_Passage provided_
A further comparison between the matrices is shown in Table 4. For both matrices, the true positive and negative rates (TPR and TNR), also called sensitivity and specificity of the matrix, were calculated to measure the percentage of pulses correctly identified. The positive and negative predicted values (PPV and NPV) were calculated to compare the amount of true positive and negative pulses. While it is true that both have good results, the neural network is consistently better at characterizing electrons. In the case of muons and electrical discharges, the neural network has mixed results. The FIR has significantly higher precision in detecting muons with less sensitivity. The FIR system sensitivity to electrical discharges and significantly low precision is expected due to the trigger condition in the state machine. This allows detection of a much larger number of electrical discharges by not depending on a large acquisition window to analyze it. However, some electrical discharges may produce some free electrons in the PMT that may produce small currents that may be confused with electrons. This is evident in Figure 16, where the number may be determined by observing the relation of electrical discharges and electrons. Finally, the neural network presented higher overall accuracy and Kappa coefficient than the FIR correlation system.
It is worth mentioning that in both cases, the number of samples per pulse may be marginal to conduct the analysis.
A higher sampling rate may ease the discrimination by showing further differences among the different types of signals.
A comparison of the execution time that each method used for discrimination is presented in Table 5. As reference, the execution time of an ANN running on a CPU with AMD Ryzen 5, 8 GB RAM, Radeon Vega 8 Graphics, Ubuntu 18.04.5 LTS, using Jupyter Notebook and Python is included in the comparison. The FPGA is running with a 125 MHz clock, in correspondence with the sampling rate of the signal.
As can be seen, both methods implemented on the FPGA have big differences in magnitude order compared with the CPU. Between them, there is a difference of 96 ns, corresponding to 12 clock cycles.
The main advantage of the ANN inference-based design for PSD is obtaining a small latency for the signal classification using FPGA. Although the overall accuracy with this approach is less than that found in the literature, this behavior was expected after the model compression process due to the elimination of redundant parameters and bit reduction.

Resources Utilization and Power Consumption

As mentioned in previous sections, both approaches were implemented on a ZU9EG and XC7Z020 chip. Specific resources utilization are shown in its respective sections. For comparison, the following analysis are performed in a ZU9EG Zynq UltraScale+ chip. The information was collected using the postimplementation reports provided by Vivado. In Figure 17, a comparison between the resources occupancy (left) and the type of resources that both methods utilize (right) is shown.

_Given data_
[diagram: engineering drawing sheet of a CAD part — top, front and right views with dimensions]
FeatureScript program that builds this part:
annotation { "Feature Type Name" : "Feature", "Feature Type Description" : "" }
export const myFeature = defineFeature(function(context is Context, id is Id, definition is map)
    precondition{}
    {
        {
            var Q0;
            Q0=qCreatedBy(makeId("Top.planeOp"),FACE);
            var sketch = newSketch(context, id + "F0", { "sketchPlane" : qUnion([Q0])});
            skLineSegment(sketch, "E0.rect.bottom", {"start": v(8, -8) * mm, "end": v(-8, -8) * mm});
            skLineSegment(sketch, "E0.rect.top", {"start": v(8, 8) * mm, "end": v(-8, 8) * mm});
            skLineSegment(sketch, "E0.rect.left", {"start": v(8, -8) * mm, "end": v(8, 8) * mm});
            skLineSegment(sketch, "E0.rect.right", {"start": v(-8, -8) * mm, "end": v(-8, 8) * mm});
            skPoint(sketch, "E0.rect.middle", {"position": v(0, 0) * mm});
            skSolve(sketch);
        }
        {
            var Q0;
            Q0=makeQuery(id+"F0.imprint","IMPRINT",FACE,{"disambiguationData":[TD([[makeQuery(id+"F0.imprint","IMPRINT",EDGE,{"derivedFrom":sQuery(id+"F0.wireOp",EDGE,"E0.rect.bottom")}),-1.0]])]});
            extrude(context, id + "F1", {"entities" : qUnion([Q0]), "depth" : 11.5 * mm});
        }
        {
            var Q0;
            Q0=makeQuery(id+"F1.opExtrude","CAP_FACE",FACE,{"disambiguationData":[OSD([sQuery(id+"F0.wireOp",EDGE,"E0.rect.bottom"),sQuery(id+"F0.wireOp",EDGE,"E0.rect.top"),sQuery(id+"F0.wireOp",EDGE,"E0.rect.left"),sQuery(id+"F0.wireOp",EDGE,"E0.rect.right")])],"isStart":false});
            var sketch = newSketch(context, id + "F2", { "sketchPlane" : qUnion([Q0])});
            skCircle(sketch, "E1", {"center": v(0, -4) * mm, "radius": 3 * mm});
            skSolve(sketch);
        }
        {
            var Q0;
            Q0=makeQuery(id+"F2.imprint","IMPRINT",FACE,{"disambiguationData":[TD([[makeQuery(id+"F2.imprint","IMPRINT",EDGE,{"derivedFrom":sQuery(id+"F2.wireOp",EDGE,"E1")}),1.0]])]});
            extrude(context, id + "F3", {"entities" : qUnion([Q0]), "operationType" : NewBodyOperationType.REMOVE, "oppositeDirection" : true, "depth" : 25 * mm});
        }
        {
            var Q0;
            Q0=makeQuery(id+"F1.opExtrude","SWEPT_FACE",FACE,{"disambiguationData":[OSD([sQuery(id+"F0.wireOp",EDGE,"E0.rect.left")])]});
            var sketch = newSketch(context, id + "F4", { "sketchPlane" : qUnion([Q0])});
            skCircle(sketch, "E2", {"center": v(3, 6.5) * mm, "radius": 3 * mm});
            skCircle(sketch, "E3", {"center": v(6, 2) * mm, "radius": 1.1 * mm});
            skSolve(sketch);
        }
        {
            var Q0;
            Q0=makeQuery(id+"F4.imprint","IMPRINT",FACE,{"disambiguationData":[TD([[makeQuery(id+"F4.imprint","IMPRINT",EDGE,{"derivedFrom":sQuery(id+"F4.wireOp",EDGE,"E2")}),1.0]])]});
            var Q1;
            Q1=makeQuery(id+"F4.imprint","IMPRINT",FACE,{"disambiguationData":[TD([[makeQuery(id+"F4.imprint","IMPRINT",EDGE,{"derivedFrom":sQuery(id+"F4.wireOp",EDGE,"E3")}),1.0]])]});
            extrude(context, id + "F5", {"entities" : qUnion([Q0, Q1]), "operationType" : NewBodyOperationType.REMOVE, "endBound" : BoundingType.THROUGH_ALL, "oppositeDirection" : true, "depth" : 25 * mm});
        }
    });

_Work required_
Could you quote the stretch of the passage on FPGA pulse discrimination from "A higher sampling" through "12 clock cycles."?

_Written answer_
A higher sampling rate may ease the discrimination by showing further differences among the different types of signals.
A comparison of the execution time that each method used for discrimination is presented in Table 5. As reference, the execution time of an ANN running on a CPU with AMD Ryzen 5, 8 GB RAM, Radeon Vega 8 Graphics, Ubuntu 18.04.5 LTS, using Jupyter Notebook and Python is included in the comparison. The FPGA is running with a 125 MHz clock, in correspondence with the sampling rate of the signal.
As can be seen, both methods implemented on the FPGA have big differences in magnitude order compared with the CPU. Between them, there is a difference of 96 ns, corresponding to 12 clock cycles.